History

United Kingdom
- Name: Dart
- Builder: Sunderland
- Launched: 1818
- Fate: Wrecked in March 1838

General characteristics
- Type: Brig
- Tons burthen: 108 (bm)
- Propulsion: Sail

= Dart (1818 ship) =

Dart was a merchant ship built at Sunderland, England, in 1818. She made three voyages from Mauritius to Australia during which she also transported convicts. She was wrecked in 1838.

==Career==
Captain George Griffin commanded Dart between 1833 and 1837 voyaging to Newcastle, Mauritius, Swan River, King George Sound, Moreton Bay, and Norfolk Island, with cargoes of coal, wool, wheat, barley, hides, and opossum skins.

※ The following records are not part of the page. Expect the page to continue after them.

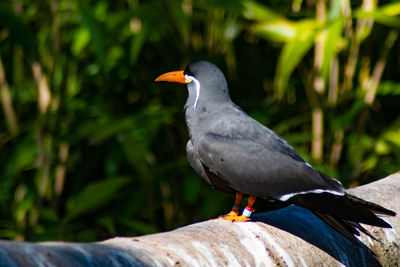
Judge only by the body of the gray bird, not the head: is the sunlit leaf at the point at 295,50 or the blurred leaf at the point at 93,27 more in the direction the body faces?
the blurred leaf

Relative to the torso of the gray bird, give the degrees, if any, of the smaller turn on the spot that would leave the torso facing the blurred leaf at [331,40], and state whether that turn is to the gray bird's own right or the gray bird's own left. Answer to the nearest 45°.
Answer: approximately 90° to the gray bird's own right

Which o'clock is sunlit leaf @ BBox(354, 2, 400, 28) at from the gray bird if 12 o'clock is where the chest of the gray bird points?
The sunlit leaf is roughly at 4 o'clock from the gray bird.

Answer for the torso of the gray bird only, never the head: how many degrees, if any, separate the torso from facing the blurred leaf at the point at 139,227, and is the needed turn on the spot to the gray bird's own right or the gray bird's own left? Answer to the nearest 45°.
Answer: approximately 45° to the gray bird's own right

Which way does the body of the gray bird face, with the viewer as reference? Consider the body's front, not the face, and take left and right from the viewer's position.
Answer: facing to the left of the viewer

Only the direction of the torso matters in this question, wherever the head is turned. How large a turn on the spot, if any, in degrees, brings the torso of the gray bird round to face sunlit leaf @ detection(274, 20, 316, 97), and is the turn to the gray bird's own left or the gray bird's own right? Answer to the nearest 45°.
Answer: approximately 90° to the gray bird's own right

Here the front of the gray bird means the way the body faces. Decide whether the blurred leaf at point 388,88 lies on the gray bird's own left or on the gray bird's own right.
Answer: on the gray bird's own right

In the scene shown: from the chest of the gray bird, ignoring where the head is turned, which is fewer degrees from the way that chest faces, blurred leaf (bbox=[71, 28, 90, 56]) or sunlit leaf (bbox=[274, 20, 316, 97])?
the blurred leaf

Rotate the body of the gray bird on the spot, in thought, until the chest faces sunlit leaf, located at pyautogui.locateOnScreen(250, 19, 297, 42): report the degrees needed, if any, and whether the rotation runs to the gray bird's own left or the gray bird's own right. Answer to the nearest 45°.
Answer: approximately 90° to the gray bird's own right

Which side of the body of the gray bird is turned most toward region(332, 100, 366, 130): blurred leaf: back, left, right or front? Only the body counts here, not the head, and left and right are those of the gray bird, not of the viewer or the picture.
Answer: right

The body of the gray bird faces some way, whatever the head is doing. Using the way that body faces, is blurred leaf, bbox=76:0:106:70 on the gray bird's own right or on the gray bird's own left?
on the gray bird's own right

She transported one convict, Daniel Mitchell, from Mauritius in 1831, and one or more convicts in 1833. Lastly, Dart left Mauritius with two female convicts and arrived in Sydney on 9 July 1834.

==Fate==
While on a voyage for King George Sound, under the command of Captain Patton, sailing from Holdfast Bay, South Australia, on 29 March 1838, Dart went ashore on the Troubridge Shoals in Gulf St Vincent and was wrecked. There was no loss of life.